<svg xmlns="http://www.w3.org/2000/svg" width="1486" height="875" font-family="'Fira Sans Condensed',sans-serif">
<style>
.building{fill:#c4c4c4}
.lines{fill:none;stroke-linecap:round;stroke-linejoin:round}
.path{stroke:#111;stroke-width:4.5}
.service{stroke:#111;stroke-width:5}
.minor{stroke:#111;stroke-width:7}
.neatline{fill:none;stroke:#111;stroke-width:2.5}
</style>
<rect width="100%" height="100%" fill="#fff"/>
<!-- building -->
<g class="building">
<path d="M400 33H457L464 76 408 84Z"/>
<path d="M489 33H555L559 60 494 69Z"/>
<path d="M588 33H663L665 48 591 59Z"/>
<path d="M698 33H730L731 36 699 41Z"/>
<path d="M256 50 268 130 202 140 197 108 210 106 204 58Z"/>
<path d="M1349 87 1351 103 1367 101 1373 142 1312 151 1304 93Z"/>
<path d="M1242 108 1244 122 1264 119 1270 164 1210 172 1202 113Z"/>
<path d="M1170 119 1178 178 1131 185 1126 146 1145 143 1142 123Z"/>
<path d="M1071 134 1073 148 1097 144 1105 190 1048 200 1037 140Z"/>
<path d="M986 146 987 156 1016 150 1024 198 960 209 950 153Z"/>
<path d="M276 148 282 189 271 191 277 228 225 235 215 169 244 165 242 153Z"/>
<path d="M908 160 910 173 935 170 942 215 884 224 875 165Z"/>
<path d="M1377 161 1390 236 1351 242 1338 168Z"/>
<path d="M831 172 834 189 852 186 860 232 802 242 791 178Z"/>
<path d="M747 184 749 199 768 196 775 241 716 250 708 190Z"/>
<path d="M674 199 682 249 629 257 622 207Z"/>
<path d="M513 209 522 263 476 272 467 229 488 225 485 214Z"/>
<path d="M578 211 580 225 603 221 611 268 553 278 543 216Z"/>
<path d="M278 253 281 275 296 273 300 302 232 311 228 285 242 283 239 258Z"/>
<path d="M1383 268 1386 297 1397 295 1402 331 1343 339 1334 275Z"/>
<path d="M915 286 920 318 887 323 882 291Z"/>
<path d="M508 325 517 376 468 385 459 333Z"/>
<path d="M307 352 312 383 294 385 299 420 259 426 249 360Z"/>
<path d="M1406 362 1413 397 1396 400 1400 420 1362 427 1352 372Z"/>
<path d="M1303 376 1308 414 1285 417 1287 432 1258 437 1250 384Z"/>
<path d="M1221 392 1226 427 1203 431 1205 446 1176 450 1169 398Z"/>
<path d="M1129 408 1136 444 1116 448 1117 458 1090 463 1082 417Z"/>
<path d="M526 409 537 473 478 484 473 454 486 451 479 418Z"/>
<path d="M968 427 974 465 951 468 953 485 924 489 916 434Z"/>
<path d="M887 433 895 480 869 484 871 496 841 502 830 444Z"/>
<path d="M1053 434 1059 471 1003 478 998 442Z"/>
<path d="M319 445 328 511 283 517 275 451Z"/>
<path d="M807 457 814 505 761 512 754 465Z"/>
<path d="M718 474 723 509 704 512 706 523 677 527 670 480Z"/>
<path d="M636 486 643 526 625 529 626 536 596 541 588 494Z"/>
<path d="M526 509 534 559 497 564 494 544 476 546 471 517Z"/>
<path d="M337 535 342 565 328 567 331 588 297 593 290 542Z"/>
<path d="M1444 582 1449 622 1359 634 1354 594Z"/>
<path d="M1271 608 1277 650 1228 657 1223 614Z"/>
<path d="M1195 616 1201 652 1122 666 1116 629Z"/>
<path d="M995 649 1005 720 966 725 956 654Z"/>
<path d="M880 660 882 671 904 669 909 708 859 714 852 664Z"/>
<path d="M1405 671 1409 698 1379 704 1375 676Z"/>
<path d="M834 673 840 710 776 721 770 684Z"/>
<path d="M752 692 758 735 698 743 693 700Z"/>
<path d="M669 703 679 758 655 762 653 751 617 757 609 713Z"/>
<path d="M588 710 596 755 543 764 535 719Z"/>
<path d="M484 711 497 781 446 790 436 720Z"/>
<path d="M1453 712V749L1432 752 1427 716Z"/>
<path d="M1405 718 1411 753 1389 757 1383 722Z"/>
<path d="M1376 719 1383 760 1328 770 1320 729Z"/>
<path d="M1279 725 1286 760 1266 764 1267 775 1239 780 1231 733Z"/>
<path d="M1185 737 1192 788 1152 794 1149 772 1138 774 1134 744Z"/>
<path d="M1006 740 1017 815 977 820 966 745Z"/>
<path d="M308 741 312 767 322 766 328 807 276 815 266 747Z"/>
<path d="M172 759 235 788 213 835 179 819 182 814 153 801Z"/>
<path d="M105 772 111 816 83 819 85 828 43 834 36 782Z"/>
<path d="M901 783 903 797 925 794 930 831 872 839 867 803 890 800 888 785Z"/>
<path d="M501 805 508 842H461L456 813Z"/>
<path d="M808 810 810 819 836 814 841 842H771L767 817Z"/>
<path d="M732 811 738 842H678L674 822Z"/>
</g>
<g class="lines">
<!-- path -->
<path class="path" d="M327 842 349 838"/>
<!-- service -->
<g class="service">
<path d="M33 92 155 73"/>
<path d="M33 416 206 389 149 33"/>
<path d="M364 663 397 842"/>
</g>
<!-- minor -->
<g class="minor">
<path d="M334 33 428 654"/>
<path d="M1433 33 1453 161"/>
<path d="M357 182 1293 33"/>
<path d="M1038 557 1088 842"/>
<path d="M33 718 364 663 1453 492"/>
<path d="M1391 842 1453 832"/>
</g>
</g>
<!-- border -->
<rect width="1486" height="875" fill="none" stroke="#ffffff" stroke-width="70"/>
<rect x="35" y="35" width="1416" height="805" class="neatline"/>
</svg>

+ + + + + + +

Exercise: What you give back should match the entries above exactly.

Written solution:
<svg xmlns="http://www.w3.org/2000/svg" width="1486" height="875" font-family="'Fira Sans Condensed',sans-serif">
<style>
.building{fill:#c4c4c4}
.lines{fill:none;stroke-linecap:round;stroke-linejoin:round}
.path{stroke:#111;stroke-width:4.5}
.service{stroke:#111;stroke-width:5}
.minor{stroke:#111;stroke-width:7}
.neatline{fill:none;stroke:#111;stroke-width:2.5}
</style>
<rect width="100%" height="100%" fill="#fff"/>
<!-- building -->
<g class="building">
<path d="M400 33H457L464 76 408 84Z"/>
<path d="M489 33H555L559 60 494 69Z"/>
<path d="M588 33H663L665 48 591 59Z"/>
<path d="M698 33H730L731 36 699 41Z"/>
<path d="M256 50 268 130 202 140 197 108 210 106 204 58Z"/>
<path d="M1349 87 1351 103 1367 101 1373 142 1312 151 1304 93Z"/>
<path d="M1242 108 1244 122 1264 119 1270 164 1210 172 1202 113Z"/>
<path d="M1170 119 1178 178 1131 185 1126 146 1145 143 1142 123Z"/>
<path d="M1071 134 1073 148 1097 144 1105 190 1048 200 1037 140Z"/>
<path d="M986 146 987 156 1016 150 1024 198 960 209 950 153Z"/>
<path d="M276 148 282 189 271 191 277 228 225 235 215 169 244 165 242 153Z"/>
<path d="M908 160 910 173 935 170 942 215 884 224 875 165Z"/>
<path d="M1377 161 1390 236 1351 242 1338 168Z"/>
<path d="M831 172 834 189 852 186 860 232 802 242 791 178Z"/>
<path d="M747 184 749 199 768 196 775 241 716 250 708 190Z"/>
<path d="M674 199 682 249 629 257 622 207Z"/>
<path d="M513 209 522 263 476 272 467 229 488 225 485 214Z"/>
<path d="M578 211 580 225 603 221 611 268 553 278 543 216Z"/>
<path d="M278 253 281 275 296 273 300 302 232 311 228 285 242 283 239 258Z"/>
<path d="M1383 268 1386 297 1397 295 1402 331 1343 339 1334 275Z"/>
<path d="M915 286 920 318 887 323 882 291Z"/>
<path d="M508 325 517 376 468 385 459 333Z"/>
<path d="M307 352 312 383 294 385 299 420 259 426 249 360Z"/>
<path d="M1406 362 1413 397 1396 400 1400 420 1362 427 1352 372Z"/>
<path d="M1303 376 1308 414 1285 417 1287 432 1258 437 1250 384Z"/>
<path d="M1221 392 1226 427 1203 431 1205 446 1176 450 1169 398Z"/>
<path d="M1129 408 1136 444 1116 448 1117 458 1090 463 1082 417Z"/>
<path d="M526 409 537 473 478 484 473 454 486 451 479 418Z"/>
<path d="M968 427 974 465 951 468 953 485 924 489 916 434Z"/>
<path d="M887 433 895 480 869 484 871 496 841 502 830 444Z"/>
<path d="M1053 434 1059 471 1003 478 998 442Z"/>
<path d="M319 445 328 511 283 517 275 451Z"/>
<path d="M807 457 814 505 761 512 754 465Z"/>
<path d="M718 474 723 509 704 512 706 523 677 527 670 480Z"/>
<path d="M636 486 643 526 625 529 626 536 596 541 588 494Z"/>
<path d="M526 509 534 559 497 564 494 544 476 546 471 517Z"/>
<path d="M337 535 342 565 328 567 331 588 297 593 290 542Z"/>
<path d="M1444 582 1449 622 1359 634 1354 594Z"/>
<path d="M1271 608 1277 650 1228 657 1223 614Z"/>
<path d="M1195 616 1201 652 1122 666 1116 629Z"/>
<path d="M995 649 1005 720 966 725 956 654Z"/>
<path d="M880 660 882 671 904 669 909 708 859 714 852 664Z"/>
<path d="M1405 671 1409 698 1379 704 1375 676Z"/>
<path d="M834 673 840 710 776 721 770 684Z"/>
<path d="M752 692 758 735 698 743 693 700Z"/>
<path d="M669 703 679 758 655 762 653 751 617 757 609 713Z"/>
<path d="M588 710 596 755 543 764 535 719Z"/>
<path d="M484 711 497 781 446 790 436 720Z"/>
<path d="M1453 712V749L1432 752 1427 716Z"/>
<path d="M1405 718 1411 753 1389 757 1383 722Z"/>
<path d="M1376 719 1383 760 1328 770 1320 729Z"/>
<path d="M1279 725 1286 760 1266 764 1267 775 1239 780 1231 733Z"/>
<path d="M1185 737 1192 788 1152 794 1149 772 1138 774 1134 744Z"/>
<path d="M1006 740 1017 815 977 820 966 745Z"/>
<path d="M308 741 312 767 322 766 328 807 276 815 266 747Z"/>
<path d="M172 759 235 788 213 835 179 819 182 814 153 801Z"/>
<path d="M105 772 111 816 83 819 85 828 43 834 36 782Z"/>
<path d="M901 783 903 797 925 794 930 831 872 839 867 803 890 800 888 785Z"/>
<path d="M501 805 508 842H461L456 813Z"/>
<path d="M808 810 810 819 836 814 841 842H771L767 817Z"/>
<path d="M732 811 738 842H678L674 822Z"/>
</g>
<g class="lines">
<!-- path -->
<path class="path" d="M327 842 349 838"/>
<!-- service -->
<g class="service">
<path d="M33 92 155 73"/>
<path d="M33 416 206 389 149 33"/>
<path d="M364 663 397 842"/>
</g>
<!-- minor -->
<g class="minor">
<path d="M334 33 428 654"/>
<path d="M1433 33 1453 161"/>
<path d="M357 182 1293 33"/>
<path d="M1038 557 1088 842"/>
<path d="M33 718 364 663 1453 492"/>
<path d="M1391 842 1453 832"/>
</g>
</g>
<!-- border -->
<rect width="1486" height="875" fill="none" stroke="#ffffff" stroke-width="70"/>
<rect x="35" y="35" width="1416" height="805" class="neatline"/>
</svg>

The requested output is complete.